The inclusion of MUM tissue in this study allowed us to demonstrate that differences in BAP1 protein expression occurring in the PUM are retained in the hepatic metastasis. Interestingly, we observed two cases of MUM that displayed positive nBAP1 staining, which is consistent with a recent report detecting BAP1 protein in 3 out of 16 metastatic lesions (Griewank et al, 2014). This is of key importance not only to enhance our understanding of the biology of these tumours but also when considering therapeutic intervention, which at present is likely to be determined based on the results of tumour sampling from the PUM. It should be recognised, however, that the MUM is likely to have undergone additional genetic alterations (Trolet et al, 2009) that could further influence the therapeutic response, as seen in other tumours (Swanton, 2012).

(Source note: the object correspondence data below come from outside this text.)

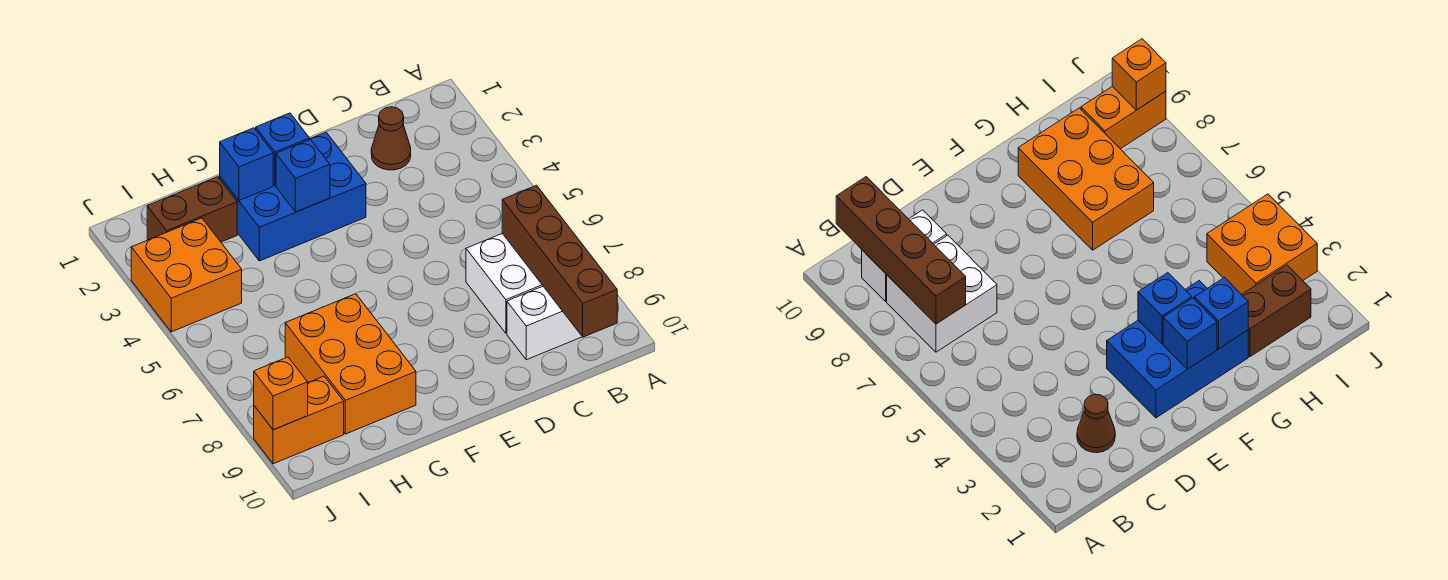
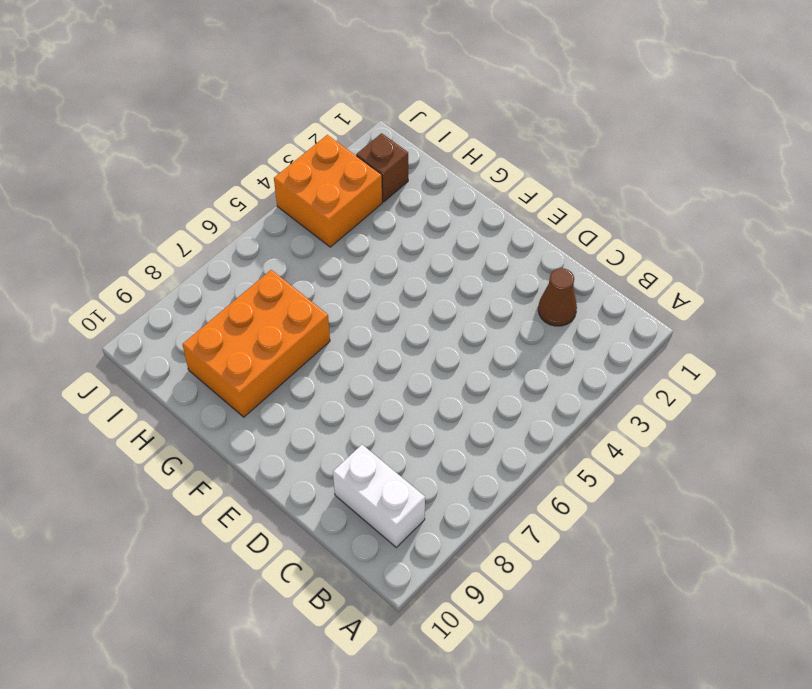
brown brick I2 level 1 -> brown brick H2:I2 level 1
none -> white brick B7:C8 level 1
none -> blue brick E2:G3 level 1
none -> orange brick I9:J9 level 1

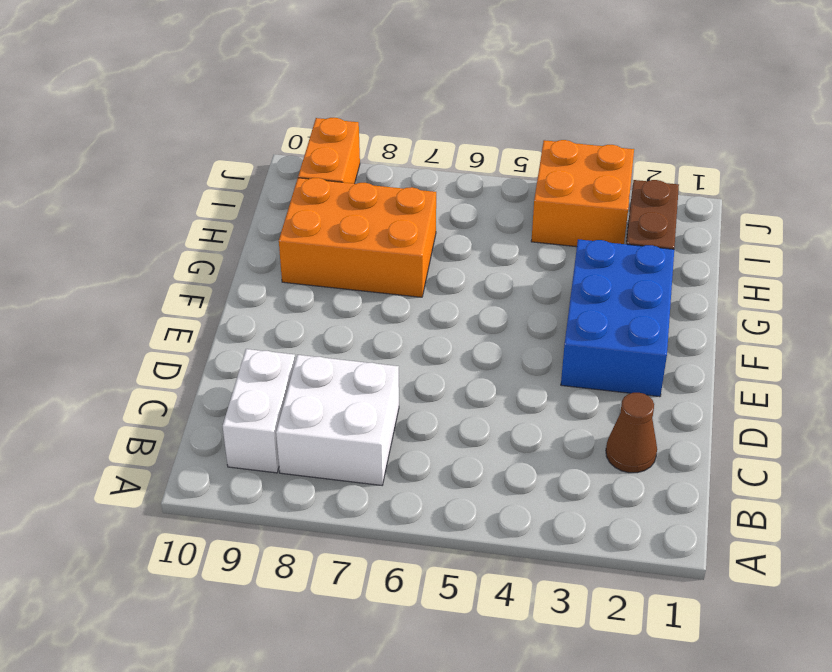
none -> brown brick B7:B10 level 2
none -> blue brick F2 level 2
none -> blue brick F3 level 2

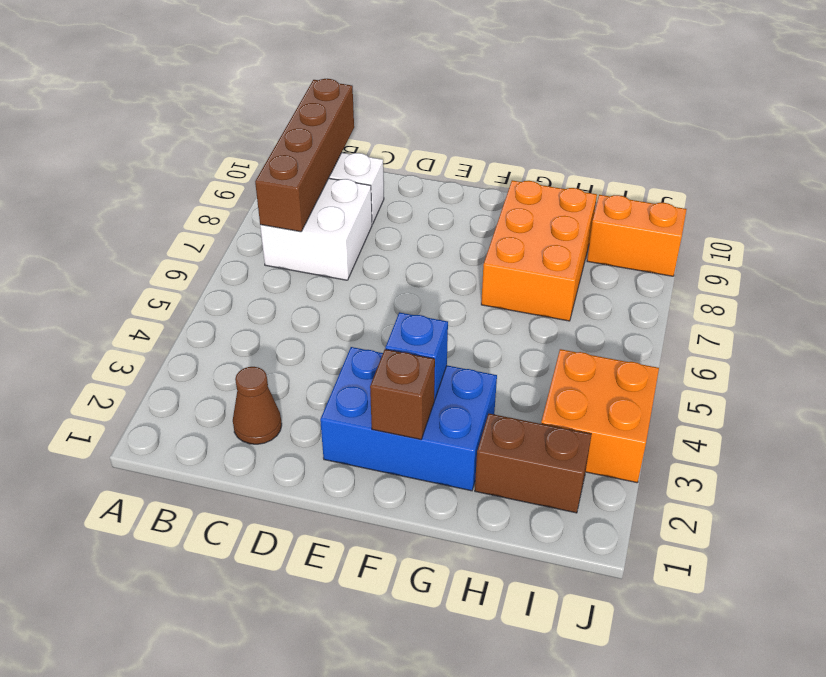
brown brick F2 level 2 -> blue brick F2 level 2
none -> blue brick G2 level 2
none -> orange brick J9 level 2

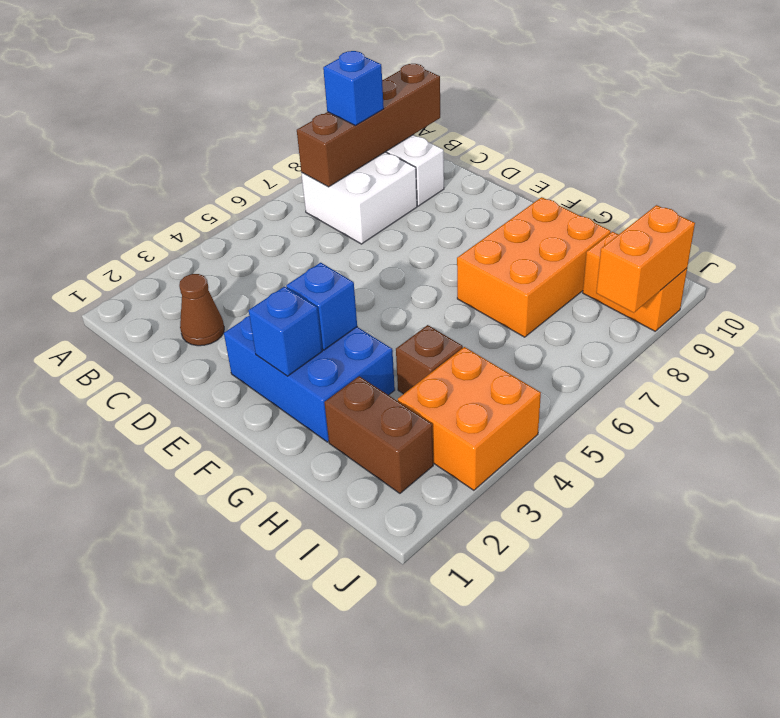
blue brick B8 level 3 -> blue brick G2 level 2
brown brick H4 level 1 -> none
orange brick J8:J9 level 2 -> orange brick J9 level 2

Although the loss of BAP1 function may be linked to metastasis, the precise mechanism of tumour dissemination in UM is still unclear. In functional studies, depletion of BAP1 protein in the 92.1 UM cell line using siRNAs led to a change in cell morphology from spindle to a more epithelioid phenotype, loss of melanocytic differentiation and transition from a ‘class 1’ to a ‘class 2’ gene expression profile (Harbour et al, 2010). BAP1 is also reported to interact with host cell factor-1 resulting in the regulation of cell cycle progression at the G1/S checkpoint by controlling the transcription of genes regulating cell growth and proliferation (Machida et al, 2009; Misaghi et al, 2009; Yu et al, 2010). Although the in vitro morphological changes are consistent with the significant association between absence of nBAP1 protein and the presence of epithelioid cells reported for PUM in this study, we observed no correlation between nBAP1 protein expression and changes in the mitotic count. Evidence linking BAP1 with differentiation, however, has importantly identified histone deacetylase inhibitors as therapeutic compounds that could revert UM cells with BAP1 loss to a more differentiated phenotype (Landreville et al, 2012). Further studies are essential to understand how these therapeutic strategies may target specific pathways in MUM.

In conclusion, our data demonstrate that the absence of nBAP1 protein expression is strongly associated with a poor outcome in patients with UM and that this can be easily (and cost efficiently) detected using IHC. Moreover, our finding that lack of BAP1 protein can identify a subgroup of ‘atypical’ poor prognosis D3 patients warrants the introduction of this test into the routine pathological work-up of all UM specimens. Ongoing collection and further detailed molecular analyses of all ‘atypical’ UM are required to fully understand the aetiology of this aggressive disease.